The other night I finally saw The Parallax View in it's entirety. This is the 1974 Alan Pakula film in which a journalist, played by an especially-shaggy looking Warren Beatty, comes across a mysterious corporation that apparently exists to murder congressmen. I'd seen bits and pieces of the movie before, and it's the kind of movie that comes up when you talk about the spate of assassinations in the '60s. I wouldn't exactly call myself a JFK assassination buff—in some ways, my interest in the JFK assassination almost ties back to my interests in science fiction, fantasy and horror (some of the crazier conspiracy buffs will propose theories, seriously and as non-fiction, that Philip Dick or Roger Zelazny would have been embarrassed to set to paper as part of a quickie SF pulp). So anyway, I decided to rent the movie and I watched it last night when I got back from my Sunday at the coffee shop and dinner after.


Parts of the movie are effective, but overall, The Parallax View is a really, really dumb movie. And that's sort of interesting, and the reason that I'm writing this, because Parallax is dumb in a kind of smart, or at least revealing way.


One of the faults of contemporary American movies is that there's this perception that audiences are dumb and you have to explain everything to them. A remake of Parallax—and it's only a matter of time, if there's not already one in pre-production—would surely have some lengthy expository scene where a villainous employee of the nefarious Parallax Corporation would explain to Will Smith (it would have to be Will Smith, of course) who founded the company, and why, and what they'd been up to, and who the shareholders were, and how many politicians were involved, and what the company cafeteria serves on Wednesdays. If the original Parallax had done that back in the '70s, the movie would of course have been awful in an entirely different way. There was an era, actually, when at least a few movies assumed that the audience would be smart enough and imaginative enough to fill in the blanks for themselves.


What's funny about Parallax, though, is that it isn't actually one of those movies. And that's the interesting part.


See, The Parallax View doesn't leave things vague and unexplained because it credits the audience's intelligence. It leaves things vague and unexplained because it credits the audience's paranoia. What's the connection between the badly-lit, vaguely-judicial-seeming inquiry panel that appears at the beginning and end of the film to solemnly pronounce "the gunman acted alone" and the Parallax Corporation? Well, duh, they're in on the fix, just like the Warren Commission was. What's the connection between Parallax and a law-enforcement officer who betrays Beatty at one point? The local pigs are in on it, man, don't you know? Like in Dallas. How does the Parallax Corporation seem to be so omniscient and able to get at witnesses and investigators?
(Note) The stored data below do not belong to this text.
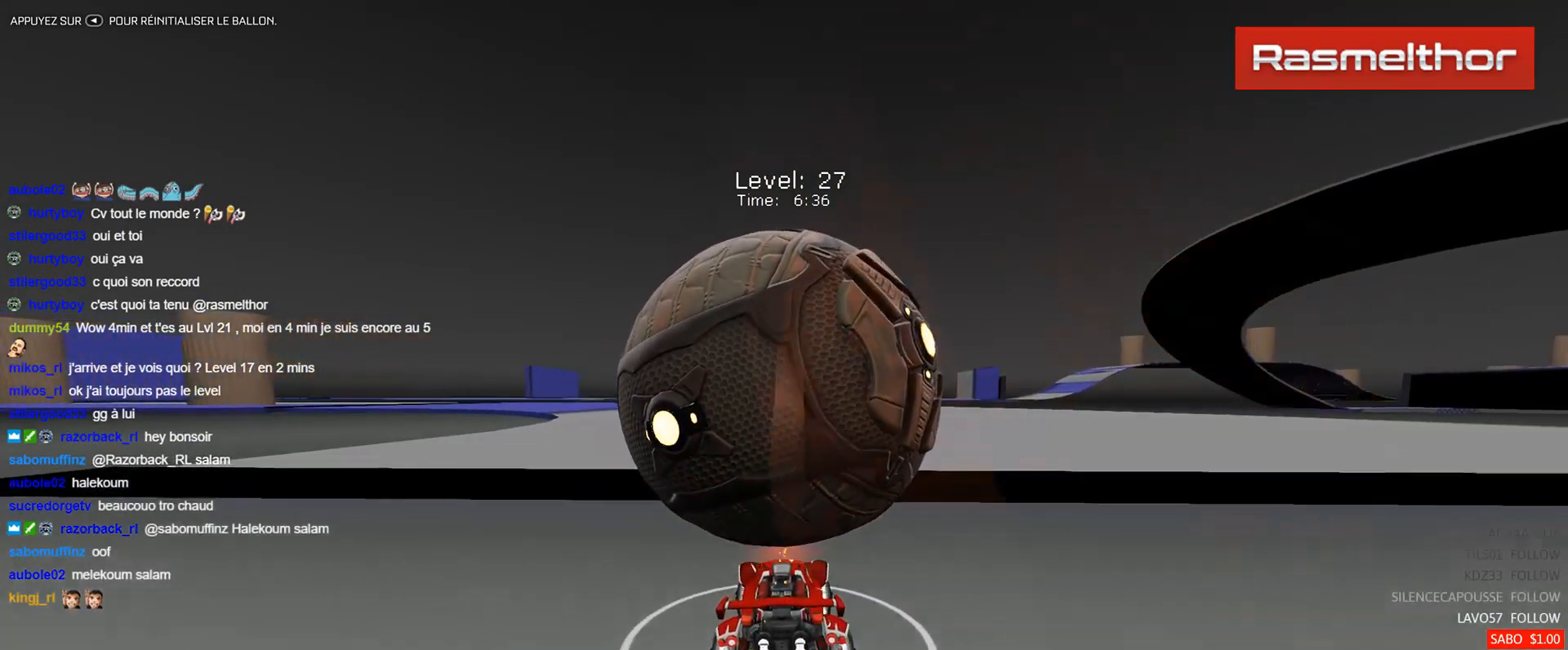
{"buttons": [], "left_stick": "center", "events": [[267, "R2", "up"], [334, "left_stick", "up-left"], [417, "left_stick", "center"]]}
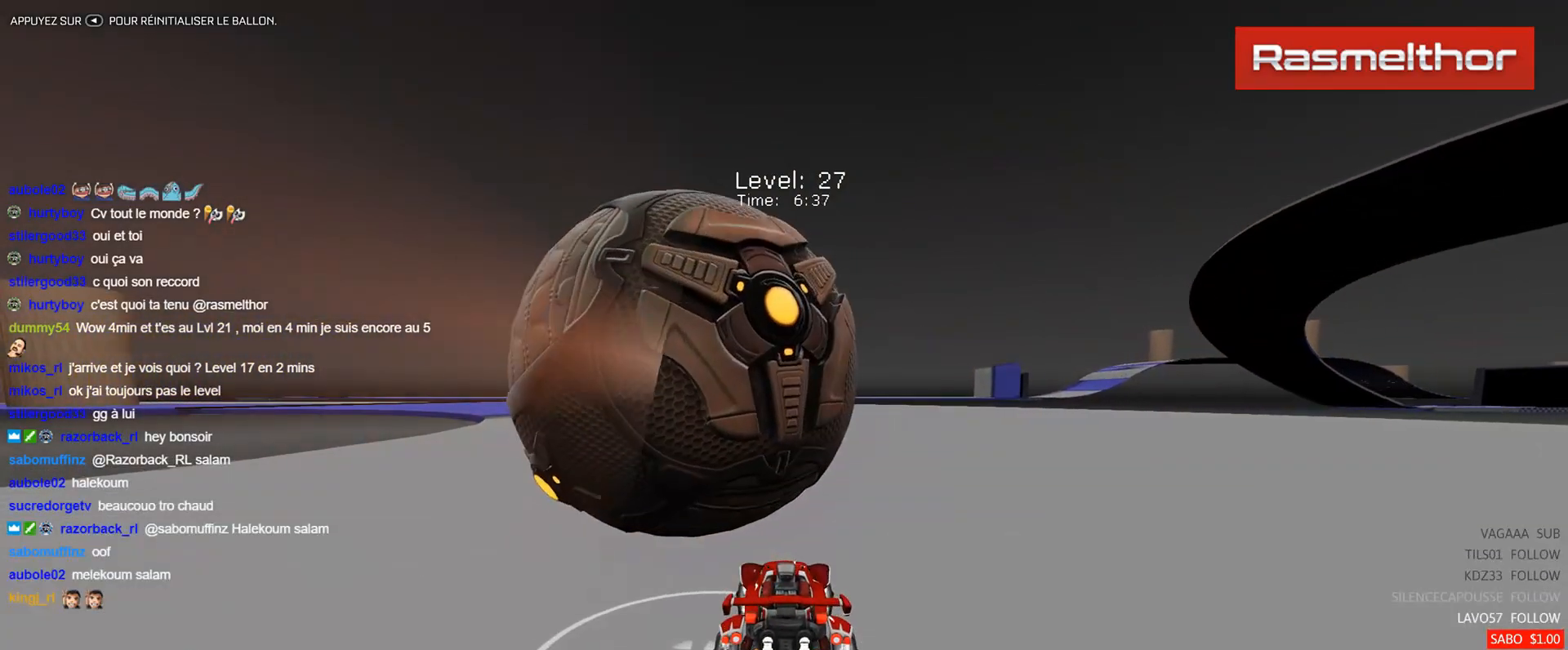
{"buttons": ["B", "R2"], "left_stick": "center", "events": [[33, "left_stick", "up-left"], [133, "R2", "down"], [167, "left_stick", "center"], [217, "B", "down"], [283, "B", "up"], [467, "B", "down"]]}
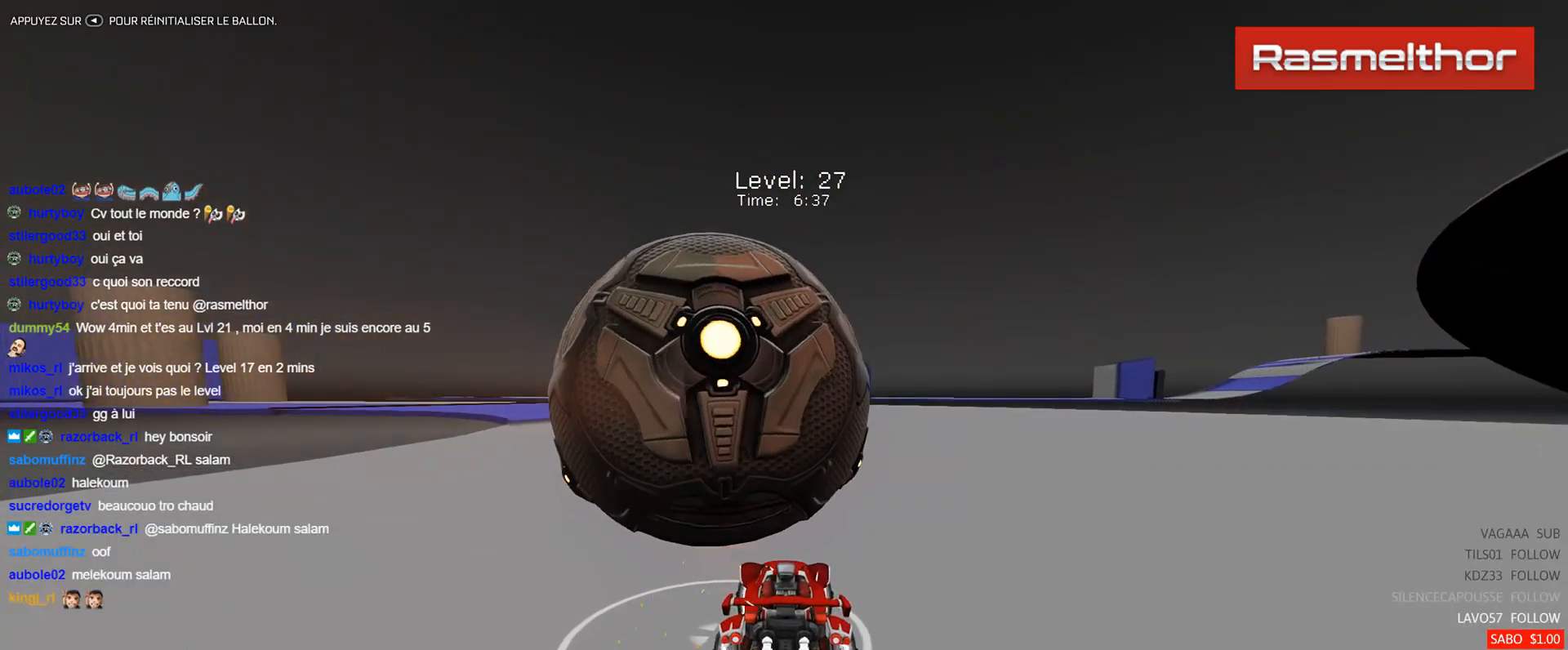
{"buttons": [], "left_stick": "center", "events": [[34, "B", "up"], [351, "left_stick", "up-left"], [434, "R2", "up"], [451, "left_stick", "center"]]}
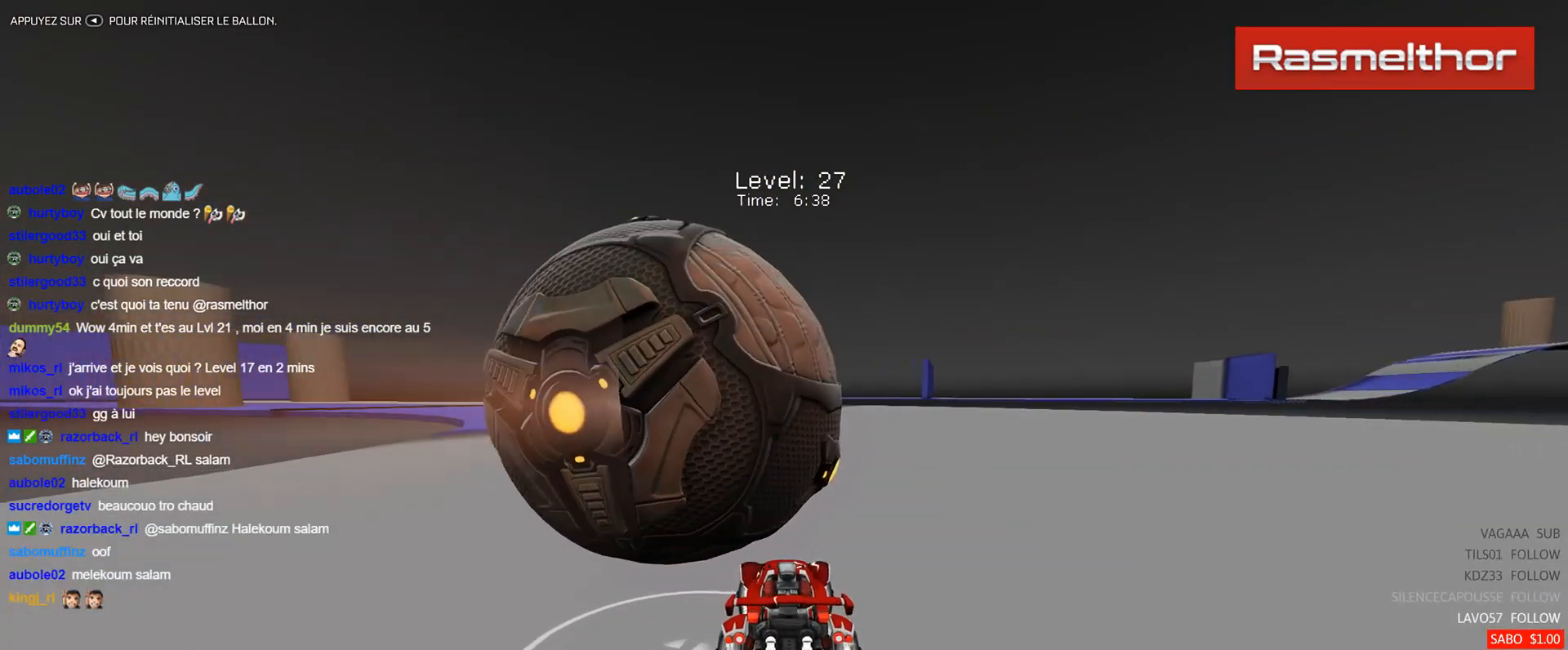
{"buttons": [], "left_stick": "center", "events": [[150, "left_stick", "up-left"], [267, "left_stick", "center"]]}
Get with the program!


The Parallax View doesn't explain anything because the filmmakers just go on and assume that any early-'70s adult audience, people who witnessed RFK and MLK in '68 and JFK in '63, will simply pencil in "goddamn military-industrial complex" into the script anytime it begins tumbling over into absurdity… which begins happening about ten minutes into the film and never really stops. This is the kind of movie where a character has vaguely incriminating documents in an unlocked case in his unlocked desk not because he has any conceivable reason for having them, but because the script requires Warren Beatty to find them lest the movie hit a brick wall (that's also the reason the same character allows Mr. Beatty to kill him with a fishing pole despite the fact that he has a gun… no, wait—not that he actually has a reason to shoot Beatty, it's just something else the script requires lest it become a half-hour movie that ends with Warren Beatty scratching his head and shrugging at the camera).


In short, The Parallax View doesn't make any sense unless you already subscribe to its premise that there's a massive conspiracy afoot to control American politics by killing everyone. And that's the interesting part, more for what it reveals about the Watergate-era American psyche than for the thing itself.





Comments

Nathan said…
This makes me wish I had even the foggiest memory of this movie. I know I've seen it.